Tasse sul carbonio, mandati di emissioni Net Zero, restrizioni su fonti energetiche affidabili… Tutto ciò è giustificato da un complesso scientifico-industriale che non si preoccupa più della verità, ma solo di sostenerne l’influenza.
La complicità silenziosa degli scienziati
So in prima persona cosa succede a coloro che sfidano la narrativa dominante.

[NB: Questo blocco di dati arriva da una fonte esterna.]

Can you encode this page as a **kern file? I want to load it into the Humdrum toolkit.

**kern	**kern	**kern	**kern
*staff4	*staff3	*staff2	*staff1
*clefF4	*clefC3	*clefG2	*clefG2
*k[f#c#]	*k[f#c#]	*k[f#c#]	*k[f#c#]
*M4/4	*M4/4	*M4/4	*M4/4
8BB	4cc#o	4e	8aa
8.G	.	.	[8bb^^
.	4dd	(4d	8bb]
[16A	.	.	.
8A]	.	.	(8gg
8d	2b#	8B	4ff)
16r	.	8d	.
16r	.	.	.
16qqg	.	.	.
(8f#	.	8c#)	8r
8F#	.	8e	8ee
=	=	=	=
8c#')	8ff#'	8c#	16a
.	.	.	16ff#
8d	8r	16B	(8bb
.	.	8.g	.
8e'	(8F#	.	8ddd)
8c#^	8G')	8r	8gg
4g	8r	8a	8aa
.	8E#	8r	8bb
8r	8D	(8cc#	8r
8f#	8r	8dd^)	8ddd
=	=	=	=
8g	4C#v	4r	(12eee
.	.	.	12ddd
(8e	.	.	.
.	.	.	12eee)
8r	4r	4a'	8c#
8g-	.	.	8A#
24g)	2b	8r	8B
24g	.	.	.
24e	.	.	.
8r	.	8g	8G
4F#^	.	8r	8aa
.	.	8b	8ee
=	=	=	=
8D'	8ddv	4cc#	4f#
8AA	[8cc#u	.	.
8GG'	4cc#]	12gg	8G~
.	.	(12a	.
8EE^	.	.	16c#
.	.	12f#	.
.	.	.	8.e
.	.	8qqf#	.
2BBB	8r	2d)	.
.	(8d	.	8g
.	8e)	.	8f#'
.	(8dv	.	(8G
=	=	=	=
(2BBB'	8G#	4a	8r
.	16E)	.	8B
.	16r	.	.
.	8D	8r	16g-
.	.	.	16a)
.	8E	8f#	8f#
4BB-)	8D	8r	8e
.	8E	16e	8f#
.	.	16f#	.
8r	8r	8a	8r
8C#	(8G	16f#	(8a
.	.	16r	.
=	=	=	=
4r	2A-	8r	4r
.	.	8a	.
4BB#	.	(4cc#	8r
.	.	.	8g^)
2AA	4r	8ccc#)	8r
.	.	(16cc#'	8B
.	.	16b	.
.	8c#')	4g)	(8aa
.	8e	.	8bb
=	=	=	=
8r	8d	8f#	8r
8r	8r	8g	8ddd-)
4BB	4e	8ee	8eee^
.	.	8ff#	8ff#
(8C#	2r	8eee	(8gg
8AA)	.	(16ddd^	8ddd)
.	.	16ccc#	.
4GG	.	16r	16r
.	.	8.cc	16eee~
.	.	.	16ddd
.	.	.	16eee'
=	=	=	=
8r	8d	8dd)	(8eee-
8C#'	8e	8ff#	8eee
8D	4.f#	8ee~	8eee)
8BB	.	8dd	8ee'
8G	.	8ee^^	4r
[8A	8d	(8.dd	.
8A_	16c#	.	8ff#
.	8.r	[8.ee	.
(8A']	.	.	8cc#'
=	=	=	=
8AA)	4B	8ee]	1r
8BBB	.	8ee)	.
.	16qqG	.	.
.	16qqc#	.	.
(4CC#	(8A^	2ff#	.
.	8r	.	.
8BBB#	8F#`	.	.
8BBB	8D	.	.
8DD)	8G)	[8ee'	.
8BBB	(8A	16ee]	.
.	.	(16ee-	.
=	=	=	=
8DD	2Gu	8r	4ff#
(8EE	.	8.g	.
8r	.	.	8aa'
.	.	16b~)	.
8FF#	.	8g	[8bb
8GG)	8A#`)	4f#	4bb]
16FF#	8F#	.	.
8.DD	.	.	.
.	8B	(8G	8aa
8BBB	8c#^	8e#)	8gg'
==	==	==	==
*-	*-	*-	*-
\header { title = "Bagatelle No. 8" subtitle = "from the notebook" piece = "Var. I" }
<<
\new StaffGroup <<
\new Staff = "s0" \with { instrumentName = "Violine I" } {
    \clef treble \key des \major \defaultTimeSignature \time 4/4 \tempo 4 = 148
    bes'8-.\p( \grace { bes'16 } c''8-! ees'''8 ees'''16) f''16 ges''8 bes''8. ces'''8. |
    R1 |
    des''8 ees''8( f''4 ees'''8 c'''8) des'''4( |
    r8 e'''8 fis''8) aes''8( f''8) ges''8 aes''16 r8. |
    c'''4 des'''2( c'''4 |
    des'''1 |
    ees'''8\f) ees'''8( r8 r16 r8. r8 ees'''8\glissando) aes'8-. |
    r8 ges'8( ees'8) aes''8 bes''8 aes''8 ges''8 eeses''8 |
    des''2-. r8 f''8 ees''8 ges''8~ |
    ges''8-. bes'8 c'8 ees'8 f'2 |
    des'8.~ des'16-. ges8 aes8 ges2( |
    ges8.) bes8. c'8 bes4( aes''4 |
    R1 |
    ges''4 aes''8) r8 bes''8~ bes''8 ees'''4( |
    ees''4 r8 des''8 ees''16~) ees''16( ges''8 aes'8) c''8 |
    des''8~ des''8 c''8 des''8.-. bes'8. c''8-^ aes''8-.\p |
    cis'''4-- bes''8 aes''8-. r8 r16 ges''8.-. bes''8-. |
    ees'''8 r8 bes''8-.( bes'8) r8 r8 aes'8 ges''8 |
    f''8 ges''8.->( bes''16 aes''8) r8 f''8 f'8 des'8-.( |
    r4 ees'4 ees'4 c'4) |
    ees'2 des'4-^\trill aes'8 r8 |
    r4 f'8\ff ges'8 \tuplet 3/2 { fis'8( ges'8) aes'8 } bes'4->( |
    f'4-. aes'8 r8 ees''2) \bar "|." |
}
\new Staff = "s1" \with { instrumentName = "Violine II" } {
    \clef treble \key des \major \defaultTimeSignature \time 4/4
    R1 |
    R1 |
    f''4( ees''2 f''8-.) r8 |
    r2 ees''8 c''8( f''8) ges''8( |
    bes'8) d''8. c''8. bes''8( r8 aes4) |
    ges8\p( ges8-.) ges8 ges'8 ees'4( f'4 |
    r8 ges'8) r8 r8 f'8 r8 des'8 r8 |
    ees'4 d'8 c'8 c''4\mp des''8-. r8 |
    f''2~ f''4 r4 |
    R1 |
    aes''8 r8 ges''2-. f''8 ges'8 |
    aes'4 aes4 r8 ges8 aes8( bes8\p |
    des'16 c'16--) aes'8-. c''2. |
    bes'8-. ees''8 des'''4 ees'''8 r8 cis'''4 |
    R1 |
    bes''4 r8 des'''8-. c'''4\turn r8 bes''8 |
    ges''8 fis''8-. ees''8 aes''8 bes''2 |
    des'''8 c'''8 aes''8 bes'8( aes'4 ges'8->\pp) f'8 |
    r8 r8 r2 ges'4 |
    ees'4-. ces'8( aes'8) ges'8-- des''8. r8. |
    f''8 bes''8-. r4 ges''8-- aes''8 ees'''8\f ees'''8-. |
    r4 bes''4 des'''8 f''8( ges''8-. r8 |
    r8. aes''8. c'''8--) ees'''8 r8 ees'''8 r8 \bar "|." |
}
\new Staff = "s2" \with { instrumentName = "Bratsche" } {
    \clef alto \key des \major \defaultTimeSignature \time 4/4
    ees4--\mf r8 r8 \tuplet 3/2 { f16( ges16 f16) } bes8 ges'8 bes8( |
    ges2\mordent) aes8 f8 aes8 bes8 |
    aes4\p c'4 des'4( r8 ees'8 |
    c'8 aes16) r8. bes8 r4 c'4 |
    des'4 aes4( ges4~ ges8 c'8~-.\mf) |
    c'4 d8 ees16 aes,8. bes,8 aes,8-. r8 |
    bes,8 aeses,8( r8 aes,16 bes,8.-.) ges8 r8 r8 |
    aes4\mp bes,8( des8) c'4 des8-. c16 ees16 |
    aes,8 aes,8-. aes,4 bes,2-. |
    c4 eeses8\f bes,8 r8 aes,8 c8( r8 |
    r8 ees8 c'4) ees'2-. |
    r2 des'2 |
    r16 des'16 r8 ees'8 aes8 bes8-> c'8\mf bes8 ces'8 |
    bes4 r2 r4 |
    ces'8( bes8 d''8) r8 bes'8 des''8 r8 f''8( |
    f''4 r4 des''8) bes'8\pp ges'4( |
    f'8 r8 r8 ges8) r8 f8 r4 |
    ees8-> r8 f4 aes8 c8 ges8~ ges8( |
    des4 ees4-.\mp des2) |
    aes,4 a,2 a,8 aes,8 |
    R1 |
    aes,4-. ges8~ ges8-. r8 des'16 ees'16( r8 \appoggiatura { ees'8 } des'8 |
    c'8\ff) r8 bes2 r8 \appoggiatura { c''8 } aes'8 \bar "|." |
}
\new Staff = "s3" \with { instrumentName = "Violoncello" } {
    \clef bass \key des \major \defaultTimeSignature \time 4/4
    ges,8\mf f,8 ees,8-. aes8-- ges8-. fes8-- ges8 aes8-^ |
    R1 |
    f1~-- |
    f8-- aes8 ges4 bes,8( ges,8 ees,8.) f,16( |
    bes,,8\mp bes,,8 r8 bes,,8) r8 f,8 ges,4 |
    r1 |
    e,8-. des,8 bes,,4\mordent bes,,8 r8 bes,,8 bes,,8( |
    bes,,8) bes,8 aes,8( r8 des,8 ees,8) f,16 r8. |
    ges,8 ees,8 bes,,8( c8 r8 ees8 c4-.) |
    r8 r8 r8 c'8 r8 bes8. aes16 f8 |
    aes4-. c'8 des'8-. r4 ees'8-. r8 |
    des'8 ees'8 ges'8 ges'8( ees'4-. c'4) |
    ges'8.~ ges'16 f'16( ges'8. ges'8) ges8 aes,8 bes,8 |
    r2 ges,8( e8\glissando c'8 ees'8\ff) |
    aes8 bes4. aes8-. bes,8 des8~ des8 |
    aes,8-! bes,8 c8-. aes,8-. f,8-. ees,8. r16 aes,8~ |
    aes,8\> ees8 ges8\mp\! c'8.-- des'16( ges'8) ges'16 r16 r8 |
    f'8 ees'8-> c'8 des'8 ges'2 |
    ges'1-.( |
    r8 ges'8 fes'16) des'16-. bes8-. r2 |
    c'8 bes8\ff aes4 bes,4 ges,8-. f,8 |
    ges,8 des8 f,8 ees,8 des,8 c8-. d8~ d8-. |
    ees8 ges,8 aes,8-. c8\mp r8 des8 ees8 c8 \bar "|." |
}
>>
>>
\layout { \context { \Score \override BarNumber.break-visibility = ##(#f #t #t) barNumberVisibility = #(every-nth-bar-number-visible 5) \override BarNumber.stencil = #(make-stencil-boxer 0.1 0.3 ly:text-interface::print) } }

Quando ho parlato contro la politicizzazione della scienza del clima e l’infiltrazione dell’ideologia DEI nel mondo accademico, sono stato costretto a lasciare la mia posizione all’Università dell’Alabama.
Non importava che le mie critiche fossero radicate nel rigore scientifico… Mettere in discussione l’establishment è stato sufficiente per fare di me un bersaglio.
La mia esperienza non è unica; Molti ricercatori sanno che il loro lavoro viene travisato, ma rimangono in silenzio, spaventati dalle conseguenze professionali e personali di una denuncia.
Fonte: Climate Change Dispatch
Fonte: IL CLIMATOLOGO ESPONE COME LA SCIENZA DEL CLIMA SPAZZATURA GUIDI LA MACCHINA DELLA PAURA DA UN MILIARDO DI DOLLARI (Autore: Enzo Ragusa)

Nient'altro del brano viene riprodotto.